Bergoglio prende le distanze da questo meccanismo “marxista” che ha illuso i popoli dell’America Latina per più di un ventennio e mostra a tutti la potenza della “conversione”, il “potere dei senza potere”, di chi raccoglie cartone o coltiva i campi, di chi lavora in una fabbrica o fa il rigattiere: ciascuno, ovunque si trovi, può davvero cambiare le cose. Perché il cambiamento, la vera novità, è la liberazione del proprio Io, la conversione del nostro cuore. 

La nostra epoca ha bisogno della creatività, della forza e della passione di un Io salvato, di un Io convertito, di un Io trasformato. Non il potere curerà le nostre ferite, ma l’amore, e la disarmante corsa di un Padre che — dinnanzi alla morte del proprio Figlio — torna misteriosamente a dare la vita. Noi non siamo nel mondo per fare rivoluzioni o per prendere potere, ma per innescare e accompagnare processi, per essere — in ogni tempo e in ogni luogo — seminatori di cambiamento, fiaccole di conversione. Fu così, con la forza dello Spirito Santo, che un gruppo di pochi uomini provenienti da sperduti villaggi della Galilea cambiarono un Impero e lo immersero nella fede di Cristo. Quando la nostra vita urla è il nostro cuore che ha bisogno di essere amato. E dal nostro cuore tutto riparte. 

La libertà umana, allora, non consiste tanto in un’azione quanto in un ultimo riconoscimento. Il Papa, che non vuole dare alcuna ricetta definitiva, fissa però tre compiti ineludibili, tre riconoscimenti inevitabili. Anzitutto il riconoscimento dell’Altro, del Tu che è mio fratello e che nessun sistema può mai sfruttare per i propri scopi e i propri interessi. Una vita, un’economia, che non sa stare di fronte a un Tu è un’economia disumana, una vita imprigionata nelle bramosie del proprio Ego. L’altro è un bene. E questo vuol dire che non possiamo non riconoscerne tutta la positività fino al perdono, fino al mendicare noi stessi di essere perdonati.
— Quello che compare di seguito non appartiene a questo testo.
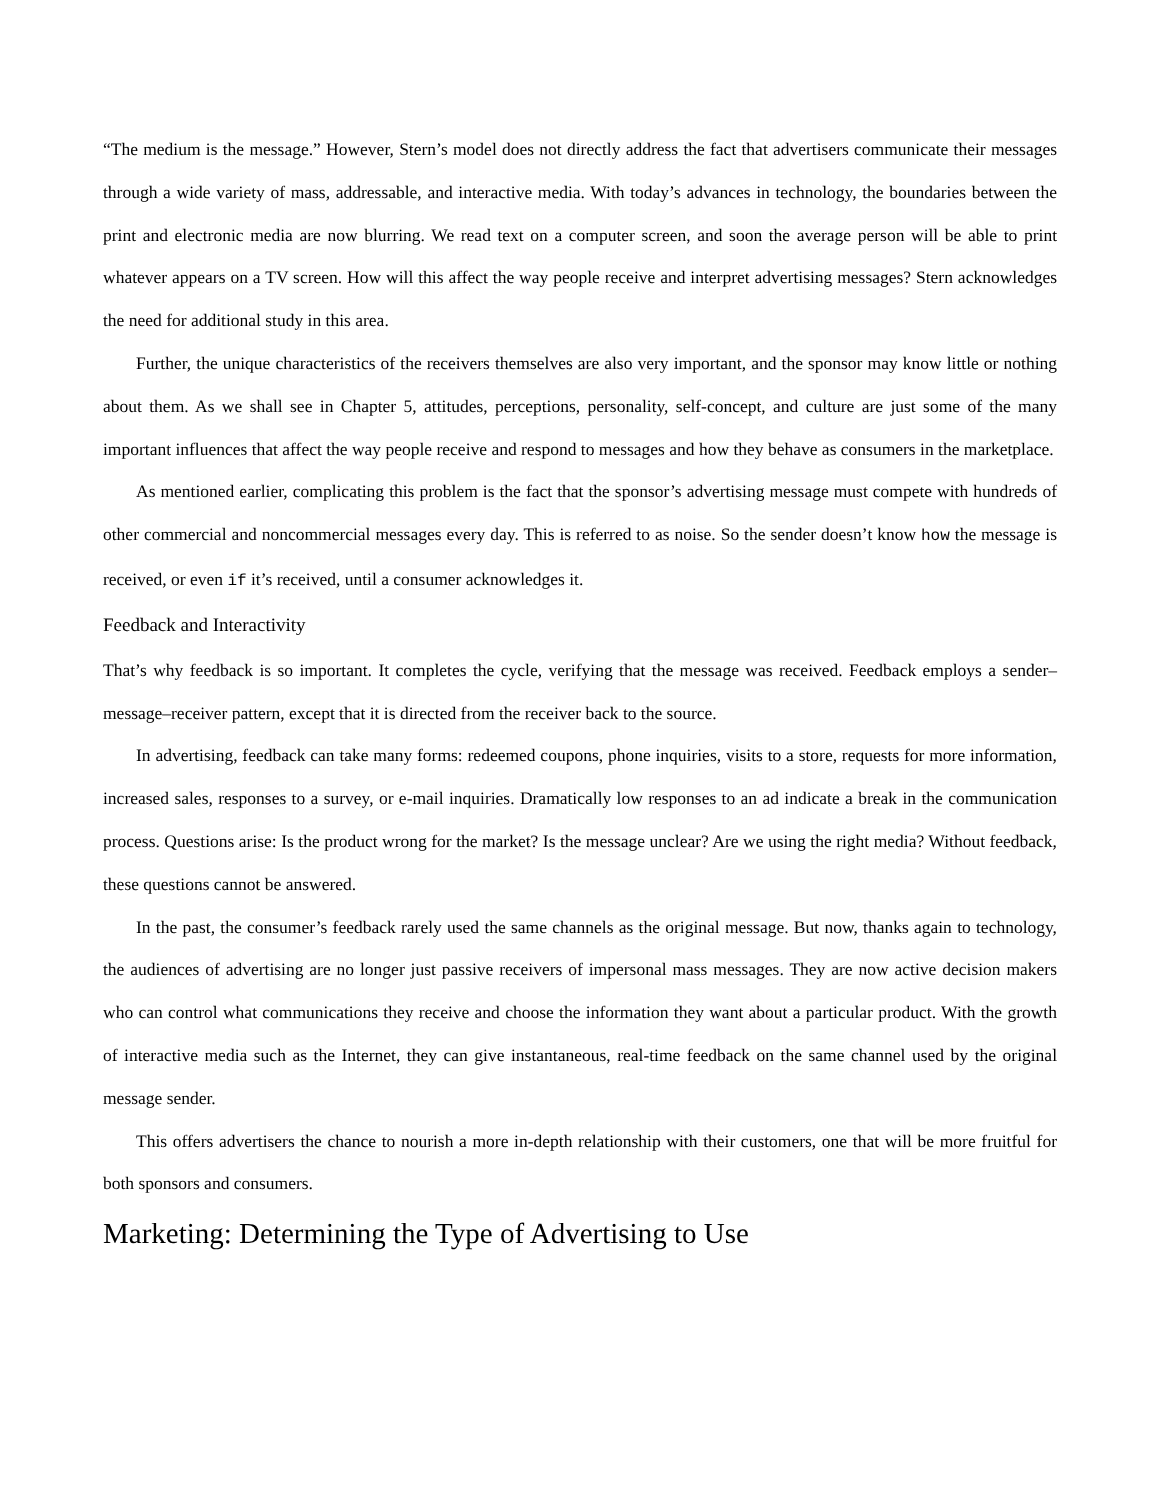“The medium is the message.” However, Stern’s model does not directly address the fact that advertisers communicate their messages through a wide variety of mass, addressable, and interactive media. With today’s advances in technology, the boundaries between the print and electronic media are now blurring. We read text on a computer screen, and soon the average person will be able to print whatever appears on a TV screen. How will this affect the way people receive and interpret advertising messages? Stern acknowledges the need for additional study in this area.
Further, the unique characteristics of the receivers themselves are also very important, and the sponsor may know little or nothing about them. As we shall see in Chapter 5, attitudes, perceptions, personality, self-concept, and culture are just some of the many important influences that affect the way people receive and respond to messages and how they behave as consumers in the marketplace.
As mentioned earlier, complicating this problem is the fact that the sponsor’s advertising message must compete with hundreds of other commercial and noncommercial messages every day. This is referred to as noise. So the sender doesn’t know how the message is received, or even if it’s received, until a consumer acknowledges it.
Feedback and Interactivity
That’s why feedback is so important. It completes the cycle, verifying that the message was received. Feedback employs a sender–message–receiver pattern, except that it is directed from the receiver back to the source.
In advertising, feedback can take many forms: redeemed coupons, phone inquiries, visits to a store, requests for more information, increased sales, responses to a survey, or e-mail inquiries. Dramatically low responses to an ad indicate a break in the communication process. Questions arise: Is the product wrong for the market? Is the message unclear? Are we using the right media? Without feedback, these questions cannot be answered.
In the past, the consumer’s feedback rarely used the same channels as the original message. But now, thanks again to technology, the audiences of advertising are no longer just passive receivers of impersonal mass messages. They are now active decision makers who can control what communications they receive and choose the information they want about a particular product. With the growth of interactive media such as the Internet, they can give instantaneous, real-time feedback on the same channel used by the original message sender.
This offers advertisers the chance to nourish a more in-depth relationship with their customers, one that will be more fruitful for both sponsors and consumers.
Marketing: Determining the Type of Advertising to Use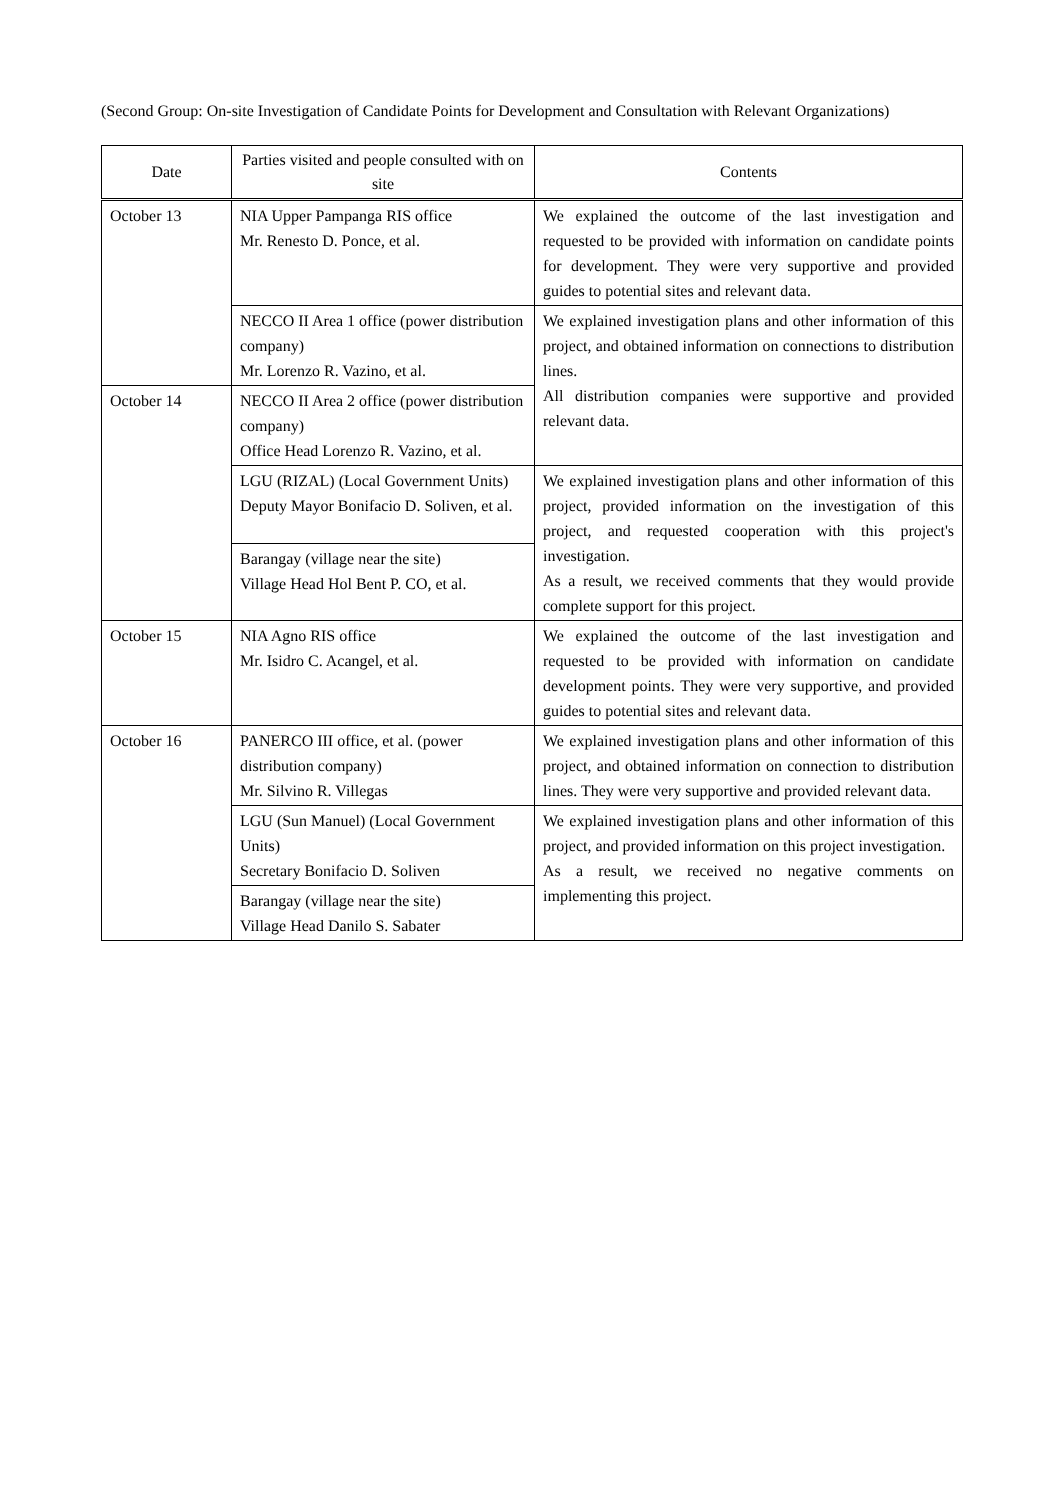(Second Group: On-site Investigation of Candidate Points for Development and Consultation with Relevant Organizations)
| Date | Parties visited and people consulted with on site | Contents |
| --- | --- | --- |
| October 13 | NIA Upper Pampanga RIS office Mr. Renesto D. Ponce, et al. | We explained the outcome of the last investigation and requested to be provided with information on candidate points for development. They were very supportive and provided guides to potential sites and relevant data. |
| | NECCO II Area 1 office (power distribution company) Mr. Lorenzo R. Vazino, et al. | We explained investigation plans and other information of this project, and obtained information on connections to distribution lines. All distribution companies were supportive and provided relevant data. |
| October 14 | NECCO II Area 2 office (power distribution company) Office Head Lorenzo R. Vazino, et al. | |
| | LGU (RIZAL) (Local Government Units) Deputy Mayor Bonifacio D. Soliven, et al. | We explained investigation plans and other information of this project, provided information on the investigation of this project, and requested cooperation with this project's investigation. As a result, we received comments that they would provide complete support for this project. |
| | Barangay (village near the site) Village Head Hol Bent P. CO, et al. | |
| October 15 | NIA Agno RIS office Mr. Isidro C. Acangel, et al. | We explained the outcome of the last investigation and requested to be provided with information on candidate development points. They were very supportive, and provided guides to potential sites and relevant data. |
| October 16 | PANERCO III office, et al. (power distribution company) Mr. Silvino R. Villegas | We explained investigation plans and other information of this project, and obtained information on connection to distribution lines. They were very supportive and provided relevant data. |
| | LGU (Sun Manuel) (Local Government Units) Secretary Bonifacio D. Soliven | We explained investigation plans and other information of this project, and provided information on this project investigation. As a result, we received no negative comments on implementing this project. |
| | Barangay (village near the site) Village Head Danilo S. Sabater | |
È questo che apre la strada alla riconciliazione, al vero amore alla terra che è ecologia, che è capacità continua di gratitudine per la nostra strada e la nostra storia. Gli uomini di domani, ci dice il Papa, non saranno mai dei semplici prodotti della nostra lotta, ma il frutto maturo di chi — come Maria — ha saputo trasformare una stalla in una culla piena di tenerezza, pronta ad accogliere l’Amore e la Misericordia di un Dio che ci ha amato a tal punto da venire a piangere e a vivere in mezzo a tutti noi.